**What to produce:**
Note each line of the listing that contains the string "center", and copy it.

┄┄┄┄┄┄┄┄┄┄

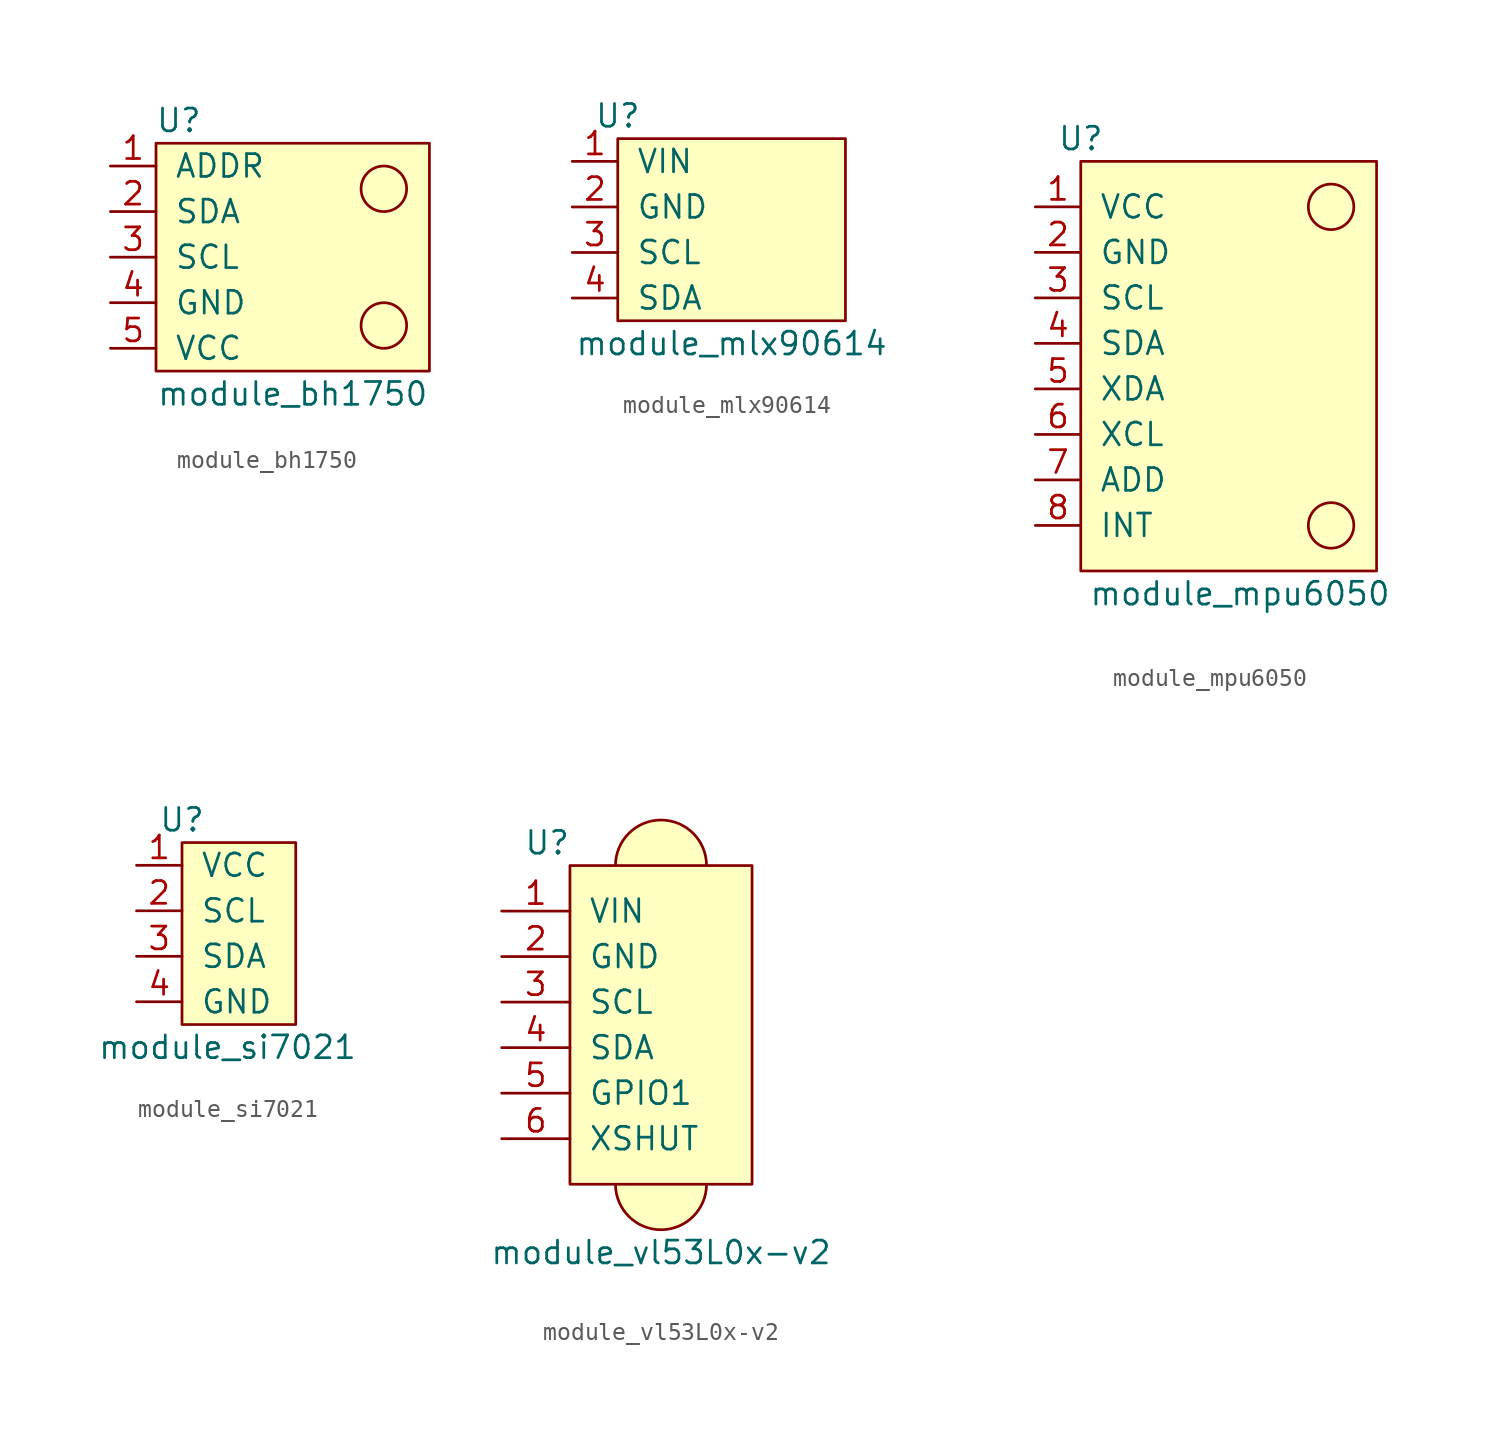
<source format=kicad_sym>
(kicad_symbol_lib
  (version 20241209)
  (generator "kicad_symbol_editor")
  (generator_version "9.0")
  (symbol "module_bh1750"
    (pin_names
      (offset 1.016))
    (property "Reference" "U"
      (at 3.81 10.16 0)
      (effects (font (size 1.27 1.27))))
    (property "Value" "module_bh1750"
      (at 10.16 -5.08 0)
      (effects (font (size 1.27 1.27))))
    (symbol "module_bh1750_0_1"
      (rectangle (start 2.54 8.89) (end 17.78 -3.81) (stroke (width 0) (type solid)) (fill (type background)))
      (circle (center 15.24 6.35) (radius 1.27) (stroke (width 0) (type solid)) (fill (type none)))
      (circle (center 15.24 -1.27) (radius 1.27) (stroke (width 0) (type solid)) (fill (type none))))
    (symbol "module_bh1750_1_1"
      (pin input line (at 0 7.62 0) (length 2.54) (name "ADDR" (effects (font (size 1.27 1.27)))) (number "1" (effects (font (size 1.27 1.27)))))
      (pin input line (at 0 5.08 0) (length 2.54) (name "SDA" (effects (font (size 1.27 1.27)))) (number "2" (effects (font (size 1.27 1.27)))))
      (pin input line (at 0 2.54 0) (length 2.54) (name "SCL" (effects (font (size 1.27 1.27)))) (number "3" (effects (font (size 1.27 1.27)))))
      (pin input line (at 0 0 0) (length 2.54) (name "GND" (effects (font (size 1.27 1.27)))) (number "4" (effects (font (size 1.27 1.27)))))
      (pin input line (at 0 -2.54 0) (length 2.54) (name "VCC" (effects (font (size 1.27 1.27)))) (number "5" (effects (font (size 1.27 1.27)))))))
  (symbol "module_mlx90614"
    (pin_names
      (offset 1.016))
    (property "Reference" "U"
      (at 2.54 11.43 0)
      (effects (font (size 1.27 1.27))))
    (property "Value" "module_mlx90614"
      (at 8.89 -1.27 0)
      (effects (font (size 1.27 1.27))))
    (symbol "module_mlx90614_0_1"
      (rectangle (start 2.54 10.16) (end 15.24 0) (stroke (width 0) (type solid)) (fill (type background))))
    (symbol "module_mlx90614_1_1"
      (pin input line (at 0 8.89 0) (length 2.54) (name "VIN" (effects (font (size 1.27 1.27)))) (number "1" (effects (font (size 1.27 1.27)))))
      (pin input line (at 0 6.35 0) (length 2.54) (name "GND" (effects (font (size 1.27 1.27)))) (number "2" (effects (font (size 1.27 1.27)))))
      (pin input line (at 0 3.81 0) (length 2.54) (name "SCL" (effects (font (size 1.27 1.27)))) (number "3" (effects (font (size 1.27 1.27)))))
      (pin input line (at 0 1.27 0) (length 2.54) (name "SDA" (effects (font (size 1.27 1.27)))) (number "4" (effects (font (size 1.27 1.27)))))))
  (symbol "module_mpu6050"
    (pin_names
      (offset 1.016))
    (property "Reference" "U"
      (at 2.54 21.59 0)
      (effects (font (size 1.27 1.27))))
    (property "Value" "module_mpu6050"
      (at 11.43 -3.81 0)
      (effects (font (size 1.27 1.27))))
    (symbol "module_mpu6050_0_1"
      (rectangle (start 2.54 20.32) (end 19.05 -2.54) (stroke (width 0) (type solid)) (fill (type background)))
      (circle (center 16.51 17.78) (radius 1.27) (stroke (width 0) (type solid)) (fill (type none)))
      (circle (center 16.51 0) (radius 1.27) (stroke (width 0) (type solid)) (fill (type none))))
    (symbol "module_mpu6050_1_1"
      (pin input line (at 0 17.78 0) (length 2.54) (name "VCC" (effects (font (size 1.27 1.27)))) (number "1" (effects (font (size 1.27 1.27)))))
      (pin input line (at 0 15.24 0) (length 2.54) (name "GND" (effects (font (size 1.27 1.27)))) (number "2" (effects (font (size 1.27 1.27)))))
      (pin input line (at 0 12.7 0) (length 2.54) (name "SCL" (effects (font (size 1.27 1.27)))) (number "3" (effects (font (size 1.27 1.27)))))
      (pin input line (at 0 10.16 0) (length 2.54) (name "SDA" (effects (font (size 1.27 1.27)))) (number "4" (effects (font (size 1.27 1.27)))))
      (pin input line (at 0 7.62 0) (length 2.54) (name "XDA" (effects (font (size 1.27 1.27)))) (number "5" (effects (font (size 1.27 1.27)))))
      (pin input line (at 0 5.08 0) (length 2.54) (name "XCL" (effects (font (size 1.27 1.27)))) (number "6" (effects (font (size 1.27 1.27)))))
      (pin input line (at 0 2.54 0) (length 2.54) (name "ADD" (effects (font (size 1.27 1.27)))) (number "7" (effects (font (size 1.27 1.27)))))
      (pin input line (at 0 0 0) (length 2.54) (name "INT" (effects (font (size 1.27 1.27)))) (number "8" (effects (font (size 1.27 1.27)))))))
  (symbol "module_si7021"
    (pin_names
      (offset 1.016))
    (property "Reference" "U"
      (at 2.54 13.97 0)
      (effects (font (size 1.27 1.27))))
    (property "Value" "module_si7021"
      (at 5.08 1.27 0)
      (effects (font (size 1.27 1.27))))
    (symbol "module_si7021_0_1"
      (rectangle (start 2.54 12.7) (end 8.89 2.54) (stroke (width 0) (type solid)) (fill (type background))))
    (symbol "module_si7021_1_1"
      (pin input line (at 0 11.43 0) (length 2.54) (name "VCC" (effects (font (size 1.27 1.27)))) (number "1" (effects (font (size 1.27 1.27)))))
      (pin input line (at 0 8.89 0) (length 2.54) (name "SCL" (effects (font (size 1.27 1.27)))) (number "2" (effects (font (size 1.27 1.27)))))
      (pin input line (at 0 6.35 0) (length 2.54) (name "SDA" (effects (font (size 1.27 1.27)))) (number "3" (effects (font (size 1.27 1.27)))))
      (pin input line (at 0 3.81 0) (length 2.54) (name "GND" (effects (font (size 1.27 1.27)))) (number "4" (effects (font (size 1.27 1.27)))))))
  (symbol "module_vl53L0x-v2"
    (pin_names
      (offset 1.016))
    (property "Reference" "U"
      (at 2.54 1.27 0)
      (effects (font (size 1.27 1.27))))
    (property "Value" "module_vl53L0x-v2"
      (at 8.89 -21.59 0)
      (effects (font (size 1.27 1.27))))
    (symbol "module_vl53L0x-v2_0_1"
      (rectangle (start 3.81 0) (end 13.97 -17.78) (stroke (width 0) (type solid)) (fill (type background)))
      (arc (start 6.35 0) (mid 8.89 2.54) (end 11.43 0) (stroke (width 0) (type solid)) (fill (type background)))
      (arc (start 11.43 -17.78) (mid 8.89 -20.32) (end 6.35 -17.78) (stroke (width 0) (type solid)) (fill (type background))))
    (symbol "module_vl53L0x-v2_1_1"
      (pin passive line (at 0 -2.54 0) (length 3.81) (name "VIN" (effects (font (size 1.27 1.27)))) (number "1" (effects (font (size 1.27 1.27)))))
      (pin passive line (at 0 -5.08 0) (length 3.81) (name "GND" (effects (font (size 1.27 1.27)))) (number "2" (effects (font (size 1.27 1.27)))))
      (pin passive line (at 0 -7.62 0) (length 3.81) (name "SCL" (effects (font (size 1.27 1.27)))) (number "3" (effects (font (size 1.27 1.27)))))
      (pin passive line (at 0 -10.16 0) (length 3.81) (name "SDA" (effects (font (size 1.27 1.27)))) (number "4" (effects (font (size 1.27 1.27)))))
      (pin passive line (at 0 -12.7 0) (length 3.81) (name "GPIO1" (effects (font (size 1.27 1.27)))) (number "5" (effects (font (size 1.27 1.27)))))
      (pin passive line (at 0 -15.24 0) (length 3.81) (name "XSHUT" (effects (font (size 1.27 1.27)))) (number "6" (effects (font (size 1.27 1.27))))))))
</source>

┄┄┄┄┄┄┄┄┄┄

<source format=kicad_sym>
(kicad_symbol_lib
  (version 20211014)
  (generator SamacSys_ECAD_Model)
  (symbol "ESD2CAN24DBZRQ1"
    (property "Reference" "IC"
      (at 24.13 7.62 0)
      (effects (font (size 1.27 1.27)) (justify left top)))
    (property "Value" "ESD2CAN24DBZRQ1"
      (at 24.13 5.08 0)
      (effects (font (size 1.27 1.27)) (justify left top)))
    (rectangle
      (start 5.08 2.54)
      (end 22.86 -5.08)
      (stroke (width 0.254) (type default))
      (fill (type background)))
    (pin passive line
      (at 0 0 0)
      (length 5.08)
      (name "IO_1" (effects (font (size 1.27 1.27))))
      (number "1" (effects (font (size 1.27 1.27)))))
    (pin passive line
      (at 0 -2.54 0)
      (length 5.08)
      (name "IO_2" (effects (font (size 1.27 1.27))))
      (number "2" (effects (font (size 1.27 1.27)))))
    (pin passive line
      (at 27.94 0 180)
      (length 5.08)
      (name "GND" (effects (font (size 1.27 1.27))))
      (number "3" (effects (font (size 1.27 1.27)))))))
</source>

┄┄┄┄┄┄┄┄┄┄

**Answer:**
      (circle (center 15.24 6.35) (radius 1.27) (stroke (width 0) (type solid)) (fill (type none)))
      (circle (center 15.24 -1.27) (radius 1.27) (stroke (width 0) (type solid)) (fill (type none))))
      (circle (center 16.51 17.78) (radius 1.27) (stroke (width 0) (type solid)) (fill (type none)))
      (circle (center 16.51 0) (radius 1.27) (stroke (width 0) (type solid)) (fill (type none))))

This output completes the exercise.